The nurses at the hospital were warned about this a few months ago, but the warning was emphasized again in today's training. Here's a kicker, too: Purell and other alcohol-based "hand sanitizers" don't do squat to fight this. You know those little dispensers you may have seen near the entrance of your local grocery store (ours have them, anyway) that have what look like baby wipes in them? Those things have a mild form of bleach in them, and that's the only thing that kills the CA-MRSA on surfaces. Standard germicidal wipes with alcohol are useless against CA-MRSA.
Now, for some reason people are worried silly over H1N1 influenza.
Why? Because the pharmaceutical companies have pushed this as a big risk.
Why did they do this? Because they have HUGE stockpiles of influenza vaccine and TamiFlu that they need to sell before it goes out of date.
There are about 290 confirmed cases of H1N1 influenza in the U.S. right now. There has been one death: a Mexican toddler whose immune system was compromised. To me, this is not a pandemic, as sad as the death of a child may be. One death in 286 is a mortality rate of about one-third of one percent
Here are some facts on deaths from MRSA: "In 2005 in the United States alone, 368,600 hospital admissions for MRSA—including 94,000 invasive infections—resulted in 18,650 deaths. The number of MRSA fatalities in 2005 surpassed the number of fatalities from hurricane Katrina and AIDS combined and is substantially higher than fatalities at the peak of the U. S. polio epidemic." (Taken from the American Academy of Orthopedic Surgeons News.) That is a FIVE percent mortality rate in 2005. The CA-MRSA has developed since that time, so the infection rate is increasing because people are contracting CA-MRSA outside the hospital.

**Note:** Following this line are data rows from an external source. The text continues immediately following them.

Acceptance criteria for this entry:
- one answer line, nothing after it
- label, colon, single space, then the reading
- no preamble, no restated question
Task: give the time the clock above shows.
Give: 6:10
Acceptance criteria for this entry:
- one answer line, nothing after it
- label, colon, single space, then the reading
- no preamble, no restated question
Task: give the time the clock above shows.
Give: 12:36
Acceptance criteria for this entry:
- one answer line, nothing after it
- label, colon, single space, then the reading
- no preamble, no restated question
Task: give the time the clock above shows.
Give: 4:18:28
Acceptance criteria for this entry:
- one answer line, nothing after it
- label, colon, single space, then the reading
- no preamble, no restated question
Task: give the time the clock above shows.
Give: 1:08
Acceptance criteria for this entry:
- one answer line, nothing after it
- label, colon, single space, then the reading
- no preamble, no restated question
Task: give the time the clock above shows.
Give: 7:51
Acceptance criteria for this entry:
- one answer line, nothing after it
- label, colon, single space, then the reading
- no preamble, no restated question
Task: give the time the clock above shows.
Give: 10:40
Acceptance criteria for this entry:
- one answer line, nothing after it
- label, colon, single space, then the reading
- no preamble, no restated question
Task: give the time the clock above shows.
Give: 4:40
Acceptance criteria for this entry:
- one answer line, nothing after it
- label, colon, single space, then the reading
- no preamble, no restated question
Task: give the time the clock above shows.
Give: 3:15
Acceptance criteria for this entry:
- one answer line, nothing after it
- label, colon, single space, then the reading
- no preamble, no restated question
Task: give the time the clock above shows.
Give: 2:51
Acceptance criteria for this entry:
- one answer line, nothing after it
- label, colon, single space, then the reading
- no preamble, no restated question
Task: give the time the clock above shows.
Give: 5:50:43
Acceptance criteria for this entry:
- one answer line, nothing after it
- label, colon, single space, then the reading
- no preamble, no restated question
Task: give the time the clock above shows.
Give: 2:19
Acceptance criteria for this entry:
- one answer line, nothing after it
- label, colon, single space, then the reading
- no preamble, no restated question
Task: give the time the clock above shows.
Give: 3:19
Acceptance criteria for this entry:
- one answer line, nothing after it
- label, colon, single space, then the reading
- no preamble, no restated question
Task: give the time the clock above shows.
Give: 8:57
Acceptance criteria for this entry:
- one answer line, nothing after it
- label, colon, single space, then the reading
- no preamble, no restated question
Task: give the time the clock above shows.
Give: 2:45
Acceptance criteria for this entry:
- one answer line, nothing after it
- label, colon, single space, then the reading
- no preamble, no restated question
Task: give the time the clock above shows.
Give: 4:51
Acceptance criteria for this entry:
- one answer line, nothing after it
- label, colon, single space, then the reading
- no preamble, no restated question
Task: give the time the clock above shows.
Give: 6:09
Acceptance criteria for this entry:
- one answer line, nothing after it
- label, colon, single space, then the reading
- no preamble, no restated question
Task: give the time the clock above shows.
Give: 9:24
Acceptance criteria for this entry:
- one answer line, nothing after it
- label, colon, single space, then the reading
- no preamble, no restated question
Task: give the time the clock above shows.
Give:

By this point you're probably wondering why in the WORLD I am blogging about this. Well, it does tie to writing and fiction in a number of ways.
- Medical thrillers and medical suspense novels are a big part of the crime fiction scene, and this sort of information is great background info for such novels.
- Reality is often stranger than fiction, and it actually makes the fiction scarier if people face up to the fact that such things can really happen. (For example, don't you think people would find zombie stories scarier if they really believed that they could find a horde of brain-hungry walking corpses in their front yard one night?)
- The scare tactics about the swine flu (H1N1 influenza) are, in my not-so-humble opinion, blown-out-of-proportion statistics and largely fictionalized, and designed to help the pharmaceutical companies rather than help individuals. If the number of cases and mortality rate were any indicators, they would be falling all over themselves to inform people about MRSA and CA-MRSA... oh, but wait! People can use simple antisepsis (washing with bleach water) to avoid MRSA and CA-MRSA, so the pharmaceutical companies wouldn't make much money from that, would they?
- Lastly--if it IS or if it is NOT a scheme to sell flu meds and clear out stockpiles--well, it makes a heck of a story, don't you think?
Oh, and make sure you use one of those antibacterial wipes the grocery stores have to wipe down that shopping cart handle. Believe me, you don't want to catch CA-MRSA.
Later addition, 5/4/09, 11:43 PM: Government says swine flu is no worse than regular flu.